Critic's Choice

Bo Diddley

It's been nearly five decades since Bo Diddley wrote "Who Do You Love?," a rock-and-roll classic that perhaps best sums up youth's reckless disregard for mortality: "Tombstone hand and a graveyard mind/Just 22 and I don't mind dying." Diddley recently celebrated his 75th birthday; needless to say, Papa Bo may have reconsidered that particular sentiment by now. (On Thursday, March 18, the Soiled Dove will mark the occasion with cake and candles. Oh, yeah, and as an added bonus, Bo will perform.) Born Otha Ellas Bates (later known as Ellas McDaniel) on a small farm in McComb, Mississippi, the pioneering forefather of America's national music never enjoyed the commercial success of Chuck Berry, but he most definitely changed the sound and trajectory of the electric guitar.
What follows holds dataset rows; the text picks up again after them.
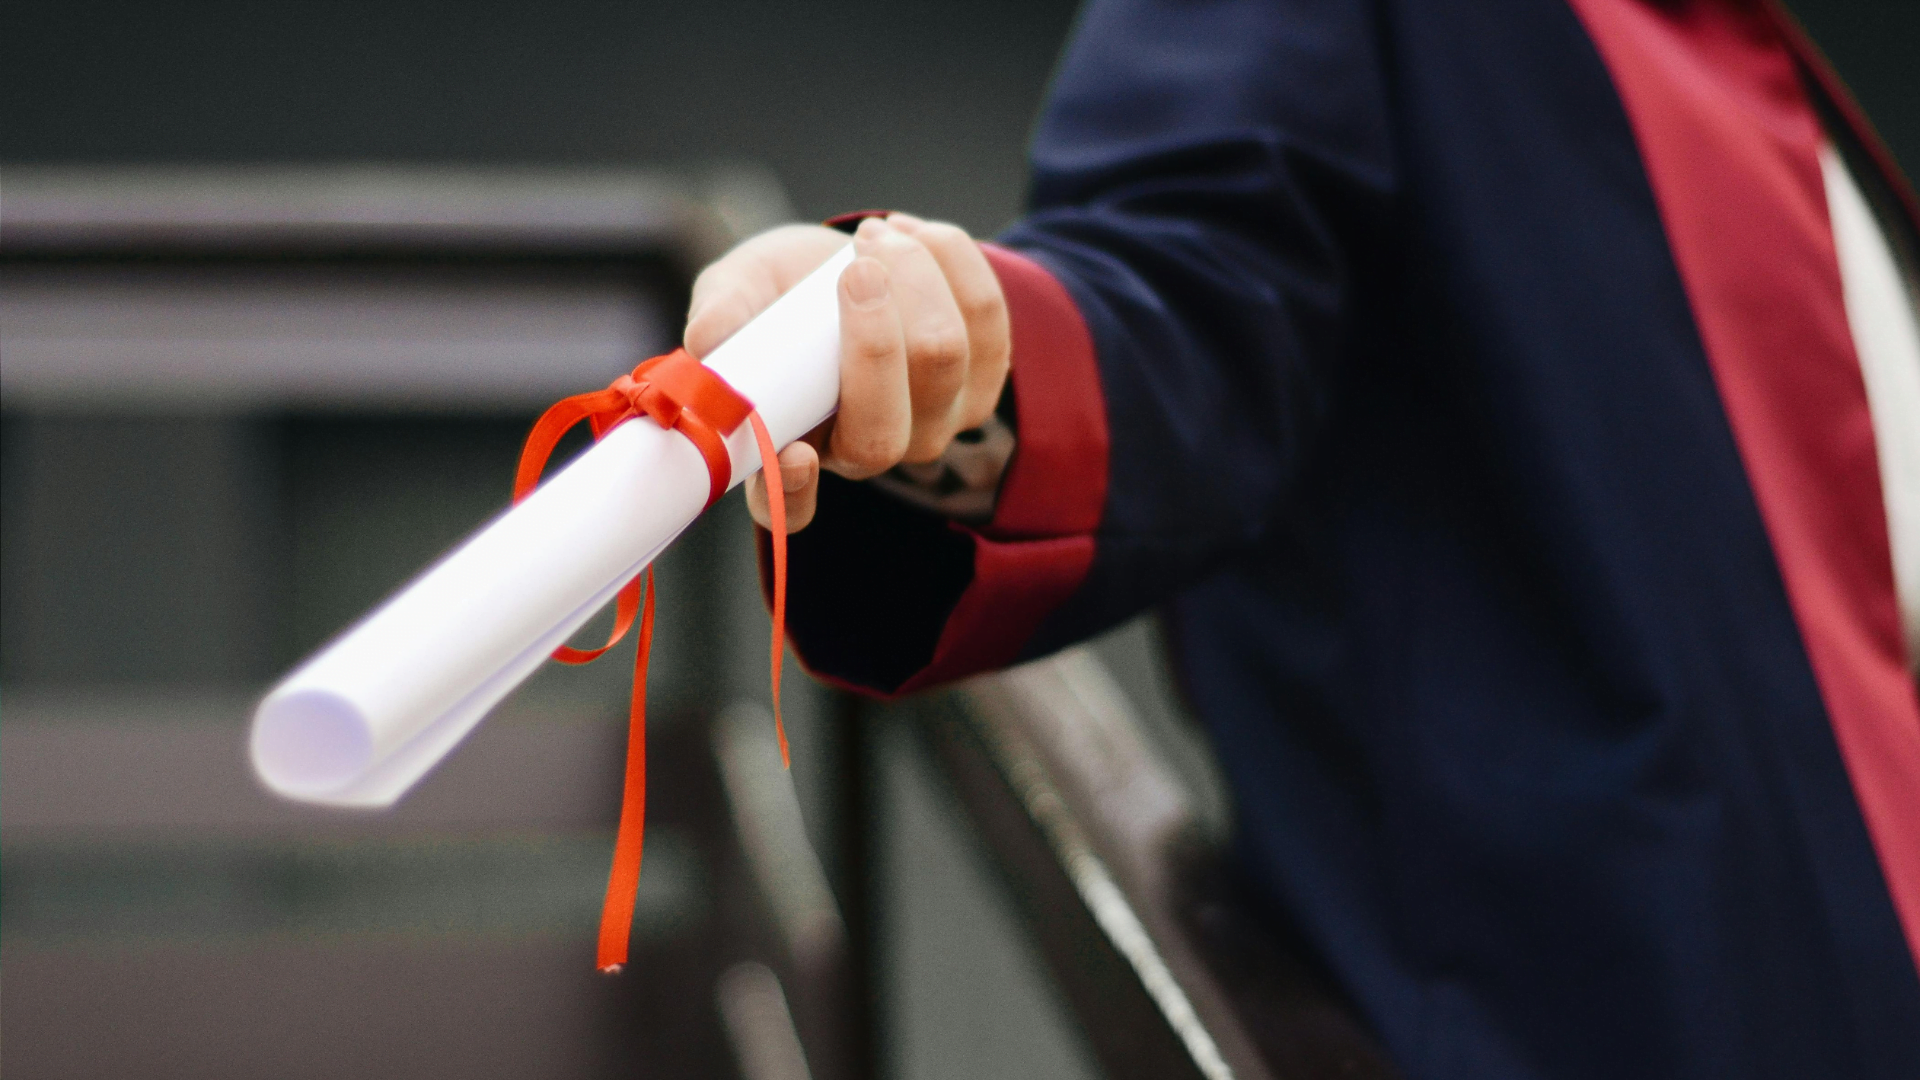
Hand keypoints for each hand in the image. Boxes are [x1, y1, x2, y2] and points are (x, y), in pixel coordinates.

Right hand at [684, 214, 1011, 531]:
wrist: (848, 259)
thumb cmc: (781, 291)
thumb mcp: (738, 290)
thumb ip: (722, 313)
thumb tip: (707, 341)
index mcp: (793, 450)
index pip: (790, 507)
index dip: (794, 492)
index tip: (794, 454)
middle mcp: (868, 452)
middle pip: (885, 429)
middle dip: (875, 337)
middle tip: (855, 267)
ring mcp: (935, 422)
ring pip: (944, 358)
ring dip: (913, 277)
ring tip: (873, 236)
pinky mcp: (984, 377)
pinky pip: (987, 316)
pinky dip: (951, 260)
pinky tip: (912, 234)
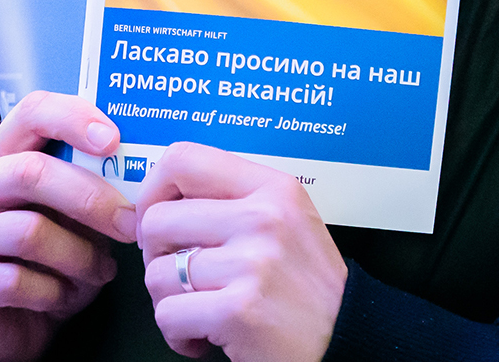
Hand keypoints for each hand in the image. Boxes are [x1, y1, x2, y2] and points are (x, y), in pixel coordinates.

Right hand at [0, 91, 137, 361]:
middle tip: (130, 224)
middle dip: (90, 198)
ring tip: (102, 271)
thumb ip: (94, 186)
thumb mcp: (75, 216)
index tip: (114, 140)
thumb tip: (142, 170)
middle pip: (30, 172)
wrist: (10, 324)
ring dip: (78, 256)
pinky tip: (65, 297)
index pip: (31, 112)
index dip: (74, 118)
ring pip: (27, 232)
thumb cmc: (52, 257)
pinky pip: (13, 281)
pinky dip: (53, 292)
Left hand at [137, 142, 346, 360]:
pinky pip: (168, 316)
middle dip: (156, 257)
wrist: (345, 337)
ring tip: (199, 309)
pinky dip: (177, 335)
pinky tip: (204, 338)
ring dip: (168, 301)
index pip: (184, 160)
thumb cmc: (305, 283)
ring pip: (157, 273)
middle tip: (182, 277)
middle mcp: (263, 217)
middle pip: (157, 220)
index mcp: (272, 187)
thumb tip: (156, 203)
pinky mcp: (238, 310)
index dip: (153, 190)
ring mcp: (251, 263)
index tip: (157, 217)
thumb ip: (231, 202)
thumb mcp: (285, 220)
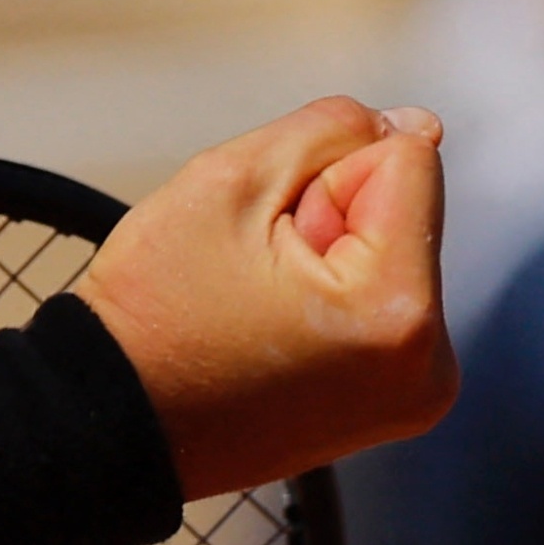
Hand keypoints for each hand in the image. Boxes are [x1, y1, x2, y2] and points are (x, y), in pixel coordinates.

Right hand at [75, 98, 455, 496]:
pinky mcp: (393, 402)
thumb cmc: (157, 317)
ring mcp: (414, 394)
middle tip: (255, 271)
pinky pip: (378, 299)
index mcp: (398, 313)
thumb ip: (331, 131)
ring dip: (328, 252)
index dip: (324, 173)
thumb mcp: (232, 178)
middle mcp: (429, 367)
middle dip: (329, 215)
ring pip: (388, 249)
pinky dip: (331, 293)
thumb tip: (412, 125)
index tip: (272, 232)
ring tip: (258, 300)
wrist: (115, 419)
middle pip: (403, 208)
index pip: (407, 160)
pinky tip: (272, 323)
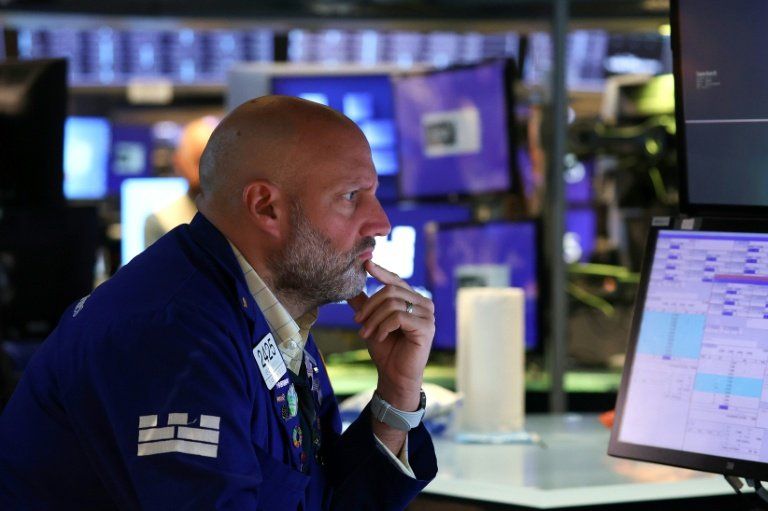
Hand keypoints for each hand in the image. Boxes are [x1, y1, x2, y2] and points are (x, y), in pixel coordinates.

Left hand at [348, 260, 434, 411]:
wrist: (394, 375)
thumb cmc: (385, 348)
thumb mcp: (371, 321)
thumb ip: (364, 304)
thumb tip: (349, 286)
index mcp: (413, 299)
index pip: (396, 280)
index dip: (381, 271)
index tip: (366, 264)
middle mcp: (424, 304)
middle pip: (391, 291)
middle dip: (370, 306)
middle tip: (357, 321)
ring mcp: (428, 315)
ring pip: (393, 304)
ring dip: (374, 319)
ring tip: (365, 333)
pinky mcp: (427, 327)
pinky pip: (398, 317)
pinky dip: (383, 327)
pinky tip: (380, 337)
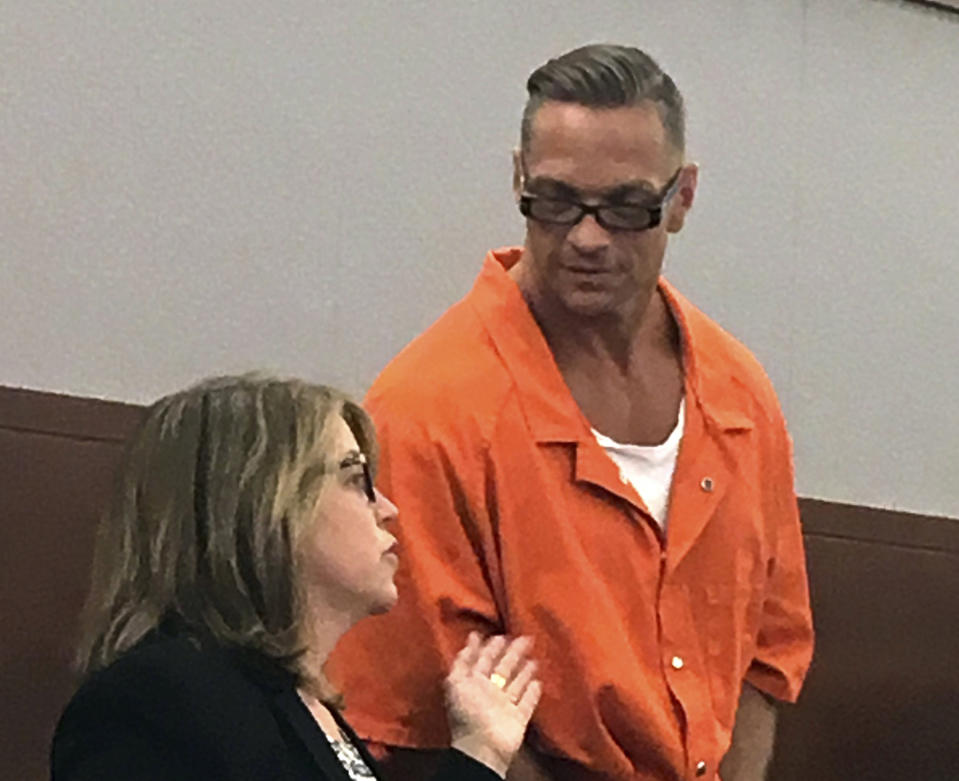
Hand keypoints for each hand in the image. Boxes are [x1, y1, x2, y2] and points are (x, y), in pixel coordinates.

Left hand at [444, 633, 541, 778]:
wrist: (483, 747)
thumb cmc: (468, 712)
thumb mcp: (457, 681)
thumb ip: (464, 660)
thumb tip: (472, 636)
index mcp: (473, 683)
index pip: (482, 660)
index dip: (489, 647)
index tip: (499, 634)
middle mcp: (489, 692)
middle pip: (502, 668)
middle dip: (511, 653)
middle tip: (523, 637)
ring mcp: (504, 706)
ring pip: (516, 684)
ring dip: (524, 671)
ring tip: (533, 657)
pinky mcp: (518, 718)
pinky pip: (527, 703)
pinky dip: (532, 693)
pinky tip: (539, 681)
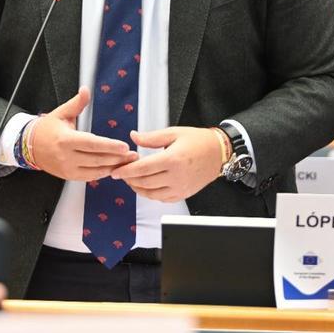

Known for his distinctively choppy, rhythmic style and irresistible bounce, Diddley channelled the energy and soul of Louis Jordan and paved the way for more effects-laden string-masters like Jimi Hendrix. Lost in the shuffle during the British Invasion, however, Bo watched bands like the Rolling Stones -- who were greatly influenced by his sound and attitude -- take the world by storm. Every band from Buddy Holly and the Crickets to the Clash to Run-D.M.C. is indebted to Diddley. In fact, if riffs were royalties, both the Strangeloves and Bow Wow Wow would still be sending him checks for ripping off "I Want Candy." Forging ageless nursery rhymes with a freight-train sound, the man with the rattlesnake whip is back -- wearing a cobra snake for a necktie, making Sunday coats from a nanny goat. From the oversized-eagle badge on his black fedora, to the trademark, square guitar, the mythical Bo even once inspired a stodgy BBC wag to declare him "so cool, he's permafrost." Have no fear: Diddley Daddy is here.